As the new year dawns, I have a few predictions for Amazon sellers. All indicators point to 2019 being the year of the bad actors. Bad actors activity has accelerated on the platform and Amazon is taking the problem very seriously. This blog is based on my observations and opinions. It is a call to action to honest sellers on the platform. We cannot rely on Amazon to track the worst actors without help from sellers. This is a problem that affects all of us.
Over the last few weeks and months we have all been reading articles/seeing videos in the Wall Street Journal, The Verge, and other publications about Amazon insiders selling confidential seller, buyer and sales data and providing illegal services to Amazon sellers like instant reinstatements, unearned reimbursements or classes on how to manipulate the algorithm and knock out the competition.

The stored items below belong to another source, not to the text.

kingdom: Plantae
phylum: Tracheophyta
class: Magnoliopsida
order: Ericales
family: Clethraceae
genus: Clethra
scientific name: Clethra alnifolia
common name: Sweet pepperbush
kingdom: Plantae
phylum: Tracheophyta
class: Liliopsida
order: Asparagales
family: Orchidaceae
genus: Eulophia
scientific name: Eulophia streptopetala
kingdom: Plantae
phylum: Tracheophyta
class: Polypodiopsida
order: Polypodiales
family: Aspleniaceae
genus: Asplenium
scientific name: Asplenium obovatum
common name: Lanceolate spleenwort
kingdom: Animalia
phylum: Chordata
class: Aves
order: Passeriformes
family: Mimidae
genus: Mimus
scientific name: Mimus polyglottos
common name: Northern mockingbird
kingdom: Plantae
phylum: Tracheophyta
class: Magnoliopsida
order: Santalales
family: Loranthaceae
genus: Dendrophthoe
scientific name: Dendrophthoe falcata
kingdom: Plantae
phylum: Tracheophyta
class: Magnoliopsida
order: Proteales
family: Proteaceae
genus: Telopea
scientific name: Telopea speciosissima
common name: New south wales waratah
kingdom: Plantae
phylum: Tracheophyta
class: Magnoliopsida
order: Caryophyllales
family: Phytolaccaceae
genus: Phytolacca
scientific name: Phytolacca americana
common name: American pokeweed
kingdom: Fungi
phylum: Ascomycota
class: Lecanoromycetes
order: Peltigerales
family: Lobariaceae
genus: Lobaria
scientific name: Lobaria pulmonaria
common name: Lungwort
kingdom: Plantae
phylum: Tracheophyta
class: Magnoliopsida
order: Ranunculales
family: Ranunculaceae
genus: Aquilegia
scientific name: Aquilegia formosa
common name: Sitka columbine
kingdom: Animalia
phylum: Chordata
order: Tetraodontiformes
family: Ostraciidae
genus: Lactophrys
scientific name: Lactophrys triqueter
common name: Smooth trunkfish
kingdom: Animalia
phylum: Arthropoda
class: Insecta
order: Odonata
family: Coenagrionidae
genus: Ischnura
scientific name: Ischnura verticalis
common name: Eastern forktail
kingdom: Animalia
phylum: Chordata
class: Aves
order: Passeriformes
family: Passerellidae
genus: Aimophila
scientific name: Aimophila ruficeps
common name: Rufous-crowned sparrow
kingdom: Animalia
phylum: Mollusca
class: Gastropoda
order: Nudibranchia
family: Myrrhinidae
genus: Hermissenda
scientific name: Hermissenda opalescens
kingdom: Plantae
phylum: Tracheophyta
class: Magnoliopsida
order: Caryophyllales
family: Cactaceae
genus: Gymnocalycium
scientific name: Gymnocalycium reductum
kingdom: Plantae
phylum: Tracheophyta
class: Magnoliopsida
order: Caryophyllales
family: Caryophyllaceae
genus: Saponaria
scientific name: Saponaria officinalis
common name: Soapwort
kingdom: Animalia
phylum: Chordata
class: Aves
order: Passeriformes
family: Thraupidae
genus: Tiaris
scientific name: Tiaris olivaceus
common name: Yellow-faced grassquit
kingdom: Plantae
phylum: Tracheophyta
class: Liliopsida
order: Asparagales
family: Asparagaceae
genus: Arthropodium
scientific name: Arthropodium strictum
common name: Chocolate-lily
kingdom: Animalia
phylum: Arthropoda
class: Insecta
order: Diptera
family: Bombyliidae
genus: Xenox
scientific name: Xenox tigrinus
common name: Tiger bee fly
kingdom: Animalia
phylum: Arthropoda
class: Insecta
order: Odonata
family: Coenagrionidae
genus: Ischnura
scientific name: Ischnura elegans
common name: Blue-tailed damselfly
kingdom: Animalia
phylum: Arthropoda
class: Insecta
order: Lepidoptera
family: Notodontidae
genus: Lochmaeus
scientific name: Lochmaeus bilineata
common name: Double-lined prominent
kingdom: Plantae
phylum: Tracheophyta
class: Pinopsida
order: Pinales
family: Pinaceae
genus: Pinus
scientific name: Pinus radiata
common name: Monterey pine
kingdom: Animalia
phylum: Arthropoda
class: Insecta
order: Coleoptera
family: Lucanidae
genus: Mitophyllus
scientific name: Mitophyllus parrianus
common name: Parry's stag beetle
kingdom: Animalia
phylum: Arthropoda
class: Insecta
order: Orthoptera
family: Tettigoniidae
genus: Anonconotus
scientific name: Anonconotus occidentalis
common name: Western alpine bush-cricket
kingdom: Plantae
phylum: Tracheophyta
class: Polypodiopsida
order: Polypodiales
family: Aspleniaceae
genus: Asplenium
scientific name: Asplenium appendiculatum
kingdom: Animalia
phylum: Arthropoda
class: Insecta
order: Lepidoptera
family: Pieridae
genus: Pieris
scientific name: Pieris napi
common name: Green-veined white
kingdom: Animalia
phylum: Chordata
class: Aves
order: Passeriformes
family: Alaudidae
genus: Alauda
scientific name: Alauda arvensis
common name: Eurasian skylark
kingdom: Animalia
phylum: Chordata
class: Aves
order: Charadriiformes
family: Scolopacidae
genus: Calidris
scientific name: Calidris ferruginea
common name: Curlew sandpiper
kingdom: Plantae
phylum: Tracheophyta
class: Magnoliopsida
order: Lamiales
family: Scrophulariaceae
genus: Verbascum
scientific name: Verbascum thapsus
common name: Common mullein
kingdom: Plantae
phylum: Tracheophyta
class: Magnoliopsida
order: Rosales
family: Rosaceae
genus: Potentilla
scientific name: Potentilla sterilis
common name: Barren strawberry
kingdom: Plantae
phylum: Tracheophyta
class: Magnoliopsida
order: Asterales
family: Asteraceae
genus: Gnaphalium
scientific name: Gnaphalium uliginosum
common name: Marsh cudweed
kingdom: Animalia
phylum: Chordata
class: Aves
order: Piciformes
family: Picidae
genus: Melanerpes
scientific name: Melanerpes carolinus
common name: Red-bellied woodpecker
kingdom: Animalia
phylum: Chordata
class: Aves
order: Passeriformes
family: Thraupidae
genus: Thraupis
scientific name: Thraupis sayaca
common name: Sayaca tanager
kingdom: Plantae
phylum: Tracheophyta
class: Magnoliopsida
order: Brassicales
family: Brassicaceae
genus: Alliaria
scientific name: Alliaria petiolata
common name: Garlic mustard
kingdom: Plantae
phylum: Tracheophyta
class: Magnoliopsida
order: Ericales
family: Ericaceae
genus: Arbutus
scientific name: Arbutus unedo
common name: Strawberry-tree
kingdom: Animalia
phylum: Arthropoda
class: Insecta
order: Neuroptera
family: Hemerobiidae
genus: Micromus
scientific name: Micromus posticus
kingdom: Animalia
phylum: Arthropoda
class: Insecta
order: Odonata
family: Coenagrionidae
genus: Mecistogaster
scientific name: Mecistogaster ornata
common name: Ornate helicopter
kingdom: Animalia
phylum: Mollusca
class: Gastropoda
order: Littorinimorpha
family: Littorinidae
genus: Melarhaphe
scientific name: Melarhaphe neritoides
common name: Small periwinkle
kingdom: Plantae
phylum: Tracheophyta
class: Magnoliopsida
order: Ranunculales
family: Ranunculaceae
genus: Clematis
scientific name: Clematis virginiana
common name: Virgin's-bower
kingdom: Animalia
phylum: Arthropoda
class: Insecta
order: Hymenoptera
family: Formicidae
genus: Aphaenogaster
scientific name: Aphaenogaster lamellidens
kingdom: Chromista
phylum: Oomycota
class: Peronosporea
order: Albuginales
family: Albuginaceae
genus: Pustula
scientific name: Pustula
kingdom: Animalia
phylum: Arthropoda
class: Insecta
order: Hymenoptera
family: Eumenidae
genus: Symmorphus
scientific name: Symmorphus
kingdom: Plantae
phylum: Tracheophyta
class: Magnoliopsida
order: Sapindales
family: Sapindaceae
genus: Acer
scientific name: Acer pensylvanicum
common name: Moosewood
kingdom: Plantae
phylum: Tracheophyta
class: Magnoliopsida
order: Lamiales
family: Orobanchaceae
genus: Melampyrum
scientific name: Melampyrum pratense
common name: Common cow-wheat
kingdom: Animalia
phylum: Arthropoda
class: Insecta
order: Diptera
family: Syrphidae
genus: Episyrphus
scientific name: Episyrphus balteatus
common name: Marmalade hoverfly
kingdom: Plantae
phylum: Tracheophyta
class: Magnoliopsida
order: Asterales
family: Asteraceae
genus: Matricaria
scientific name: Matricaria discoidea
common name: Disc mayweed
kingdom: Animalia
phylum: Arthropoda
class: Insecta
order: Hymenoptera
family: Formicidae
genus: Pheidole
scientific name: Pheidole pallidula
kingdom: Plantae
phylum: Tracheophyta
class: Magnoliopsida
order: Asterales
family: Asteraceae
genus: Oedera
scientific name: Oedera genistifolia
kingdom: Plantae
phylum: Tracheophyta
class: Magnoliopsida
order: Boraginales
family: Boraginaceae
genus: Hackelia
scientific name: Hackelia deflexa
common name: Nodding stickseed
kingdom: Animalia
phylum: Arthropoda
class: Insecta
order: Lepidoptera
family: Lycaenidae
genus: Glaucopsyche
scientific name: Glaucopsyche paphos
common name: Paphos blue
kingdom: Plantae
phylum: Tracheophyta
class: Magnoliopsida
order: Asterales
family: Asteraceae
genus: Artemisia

The pressure is mounting on Amazon to take out worst actors – both internally and externally. Since June we have seen a couple of these players with “inside sources” quietly disappear. They can’t perform without an unfair advantage. We’ve also seen Amazon start to audit reinstatements and sometimes reverse them…permanently.
Based on what I’ve read and on client cases, I believe Amazon is on the hunt. They are the guardians of some of the most valuable retail intelligence in the world. The data they know about each seller and each product on their platform is staggering. They know everything we do on the platform as sellers and customers, and now they are deciding if we are naughty or nice.
Once Amazon identifies the insiders involved, they will likely be terminated (I hear the employee contract is very strict). Some might face criminal charges. Based on past experiences, we believe the worst actors will turn in the sellers they assisted and their internal Amazon contacts in order to avoid or reduce legal consequences.
The middle men who made the 100% reinstatement guarantees and charged exorbitant fees will probably fade away.
But what about the sellers who paid for these services? We suspect they will catch the brunt of Amazon’s wrath and be banned from the platform. These sellers will be easier to find since Amazon now knows what they’re looking for. The question is not if they will catch them but when.
I’m glad Amazon is cleaning house and I wish them Godspeed. The damage done to honest sellers has been heartbreaking. It is not just sellers gaining an unfair advantage – bad enough – but some have used the data and black hat techniques they learned to purposefully destroy other sellers’ listings and accounts. Every seller with a top-selling product in any category has a big, fat target on their backs. They are prepared for competition; they are not prepared for deliberate malice.
Here’s my concern about this situation. Some sellers using these services don’t realize they did anything wrong. Worst actors in my industry are telling them they have “contacts” and it is their contacts at Amazon which makes them better, faster, etc. Either from naivete or from self-delusional wishful thinking, these sellers don’t understand that these contacts are being paid (aka “bribed”) to perform these services. It is illegal. It is not the same as sending a “Jeff letter” or having additional Seller Performance email addresses.
I get it. When you hire a consultant, you assume they have knowledge and experience that helps them get results for their clients. But all sellers need to know that the wrong way of getting results will hurt YOUR account. Sellers are responsible for everything that is done on their behalf.
Some providers claim they can recover astonishing amounts of reimbursements for their clients – reimbursements they split 50/50 with the seller. If it sounds too good to be true, it probably is. Sellers need to understand what their service providers are doing for them and be comfortable with it. A day of reckoning is coming. Many of you may remember all the sellers that got taken down for forged documents. These sellers had hired services to get them ungated in various categories and brands. They didn’t question how it was done or how they could get ungated for Apple, for example, without an Apple invoice. Most of them were banned for life.
In my opinion you have two options: hope they don’t find you or provide whatever help you can to Amazon and ask for consideration. We have all seen the cop shows on TV where the first people to ask are the ones that get the deal. Ask for the deal. Amazon is motivated. The press is squeezing them like an orange. The faster they can take out the worst actors, the better for everyone. Hope is not a strategy.
If you have useful information about worst actors in or out of Amazon, give us a call and we’ll talk in strict confidence. Maybe we can assist you in moving forward and not waiting for the Amazon hammer to fall. Perhaps you have information you’d like to share, but you don’t want your name attached to it. We can discuss that as well.
Our clients come to us because we can help them with most problems and, importantly, because we are not the Amazon police. We never share our clients’ names or data without express permission or unless they share that information themselves in a public forum – like testimonials.
I know talking about worst actors is an uncomfortable topic, but please remember this:
“The only thing necessary for the triumph of evil is for good men to do nothing” – Edmund Burke
If some of you are now thinking you’ve broken the rules without meaning to, let’s talk about how you might fix the situation. The first 15 minutes is free and should be enough time for us to determine if we can help you.
With any luck, 2019 will be the year that things get better for sellers. But we cannot stay uninvolved and wait for Amazon to solve our problems for us. It will take sellers and Amazon working together to take bad actors out.
What do you predict for Amazon sellers in 2019? Have you felt the effects of worst actors in your business yet?